Adverbial phrases are a type of sentence or group of words that has the same ultimate meaning as an adverb. Therefore, adverbial phrases are often used as replacements for adverbs themselves. It’s important to understand when to appropriately use each form of adverbial unit, as there are a number of ways these can greatly improve your language skills.
What is an adverb?
An adverb is a classification of word that is used to modify the surrounding words. Examples of these include: silently, happily, quickly, and truthfully.
Generally, adverbs describe how, when, or what took place at any given moment. As a result, they usually tend to answer the questions of who, what, where, and why.
By incorporating adverbs into your speech and writing, your English skills will become more detailed and interesting. Adverbs are crucial to communicating relevant information in an interesting way.

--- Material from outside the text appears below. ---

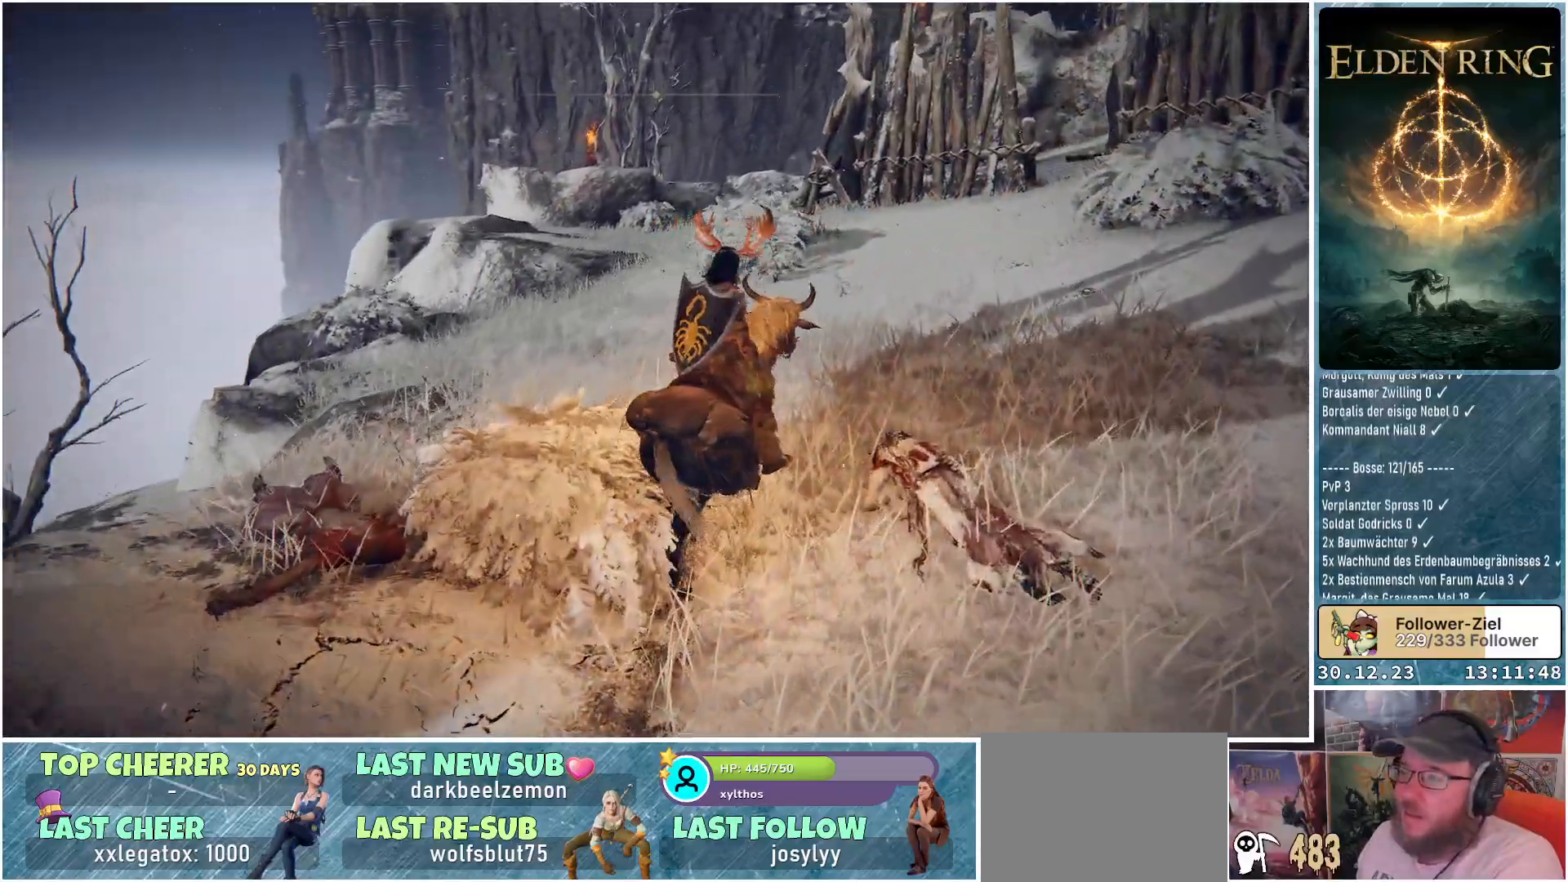
{"buttons": [], "left_stick": "up-right", "right_stick": "down-left", "events": [[250, "right_stick", "down-left"]]}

What is the difference between an adverb and an adverbial phrase?
Adverbial phrases can be used as a replacement for the single-worded adverbs mentioned above. For example:
Steve will visit later vs Steve will visit in the morning
The first sentence includes a normal adverb: ‘later’. In this example, we can tell ‘later’ is an adverb because it gives us more information about when the visit will be taking place.

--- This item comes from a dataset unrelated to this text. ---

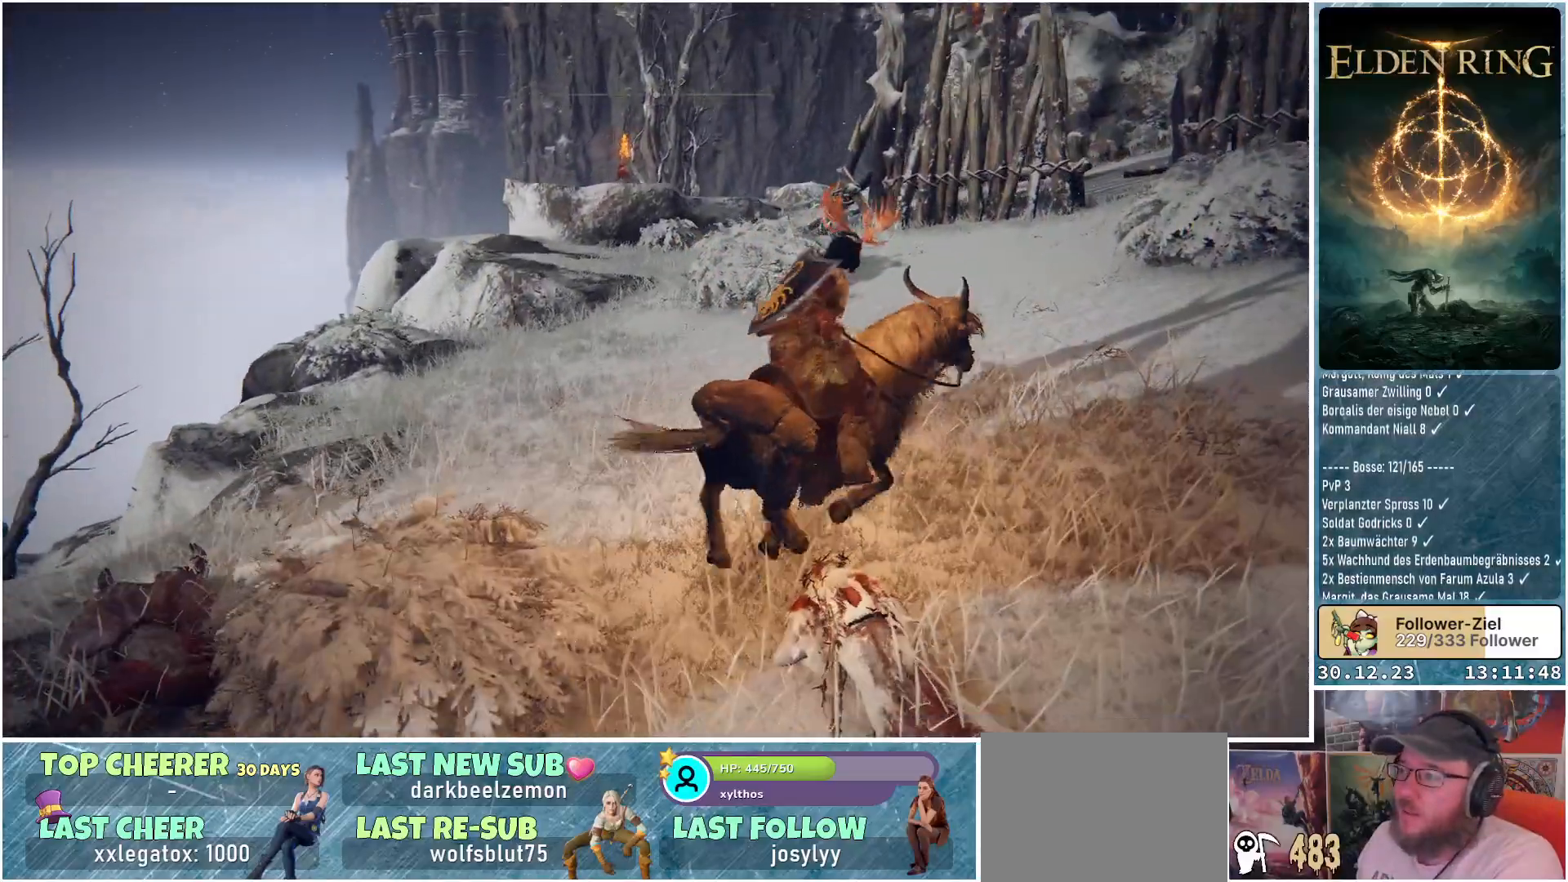
{"buttons": [], "left_stick": "up-right", "right_stick": "center", "events": [[267, "right_stick", "center"]]}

Likewise, in the latter sentence, our adverbial phrase is ‘in the morning’. The adverbial phrase provides the same function that the single adverb does (giving us some more context regarding the time, place, or manner of the event) however does so with a group of words.
Why learn about adverbial phrases?
Adverbial phrases, if improperly applied, can cause a number of issues and ambiguities in your communication. For example, since adverbs serve to modify an aspect of a sentence, misplaced adverbial phrases can accidentally modify the wrong thing. For example:
Break the pinata with the stick vs use the stick to break the pinata
In the first sentence, while to some it might be clear that the stick should be used to break the pinata, the sentence is left ambiguous- there is a chance that the pinata might be wielding a stick, and the adverbial phrase takes on more of a descriptive quality. The second sentence removes all ambiguity by rephrasing the sentence altogether.
In addition to this, adverbial clauses should be handled with care when it comes to the use of commas. When an adverbial phrase is utilised at the start of a sentence, a comma should be used to introduce everything that follows from there (eg: ‘In the morning, we’ll go.’). Meanwhile, if the same adverbial phrase is used at the end of the same sentence, the comma should be omitted (eg: ‘We’ll go in the morning’).
Developing this understanding of where and how to effectively utilise adverbial phrases will help to give you an extra level of technical proficiency, as well as add some extra descriptive depth to your communication. By understanding the differences between adverbs and adverbial phrases, your English communicative skills will greatly increase.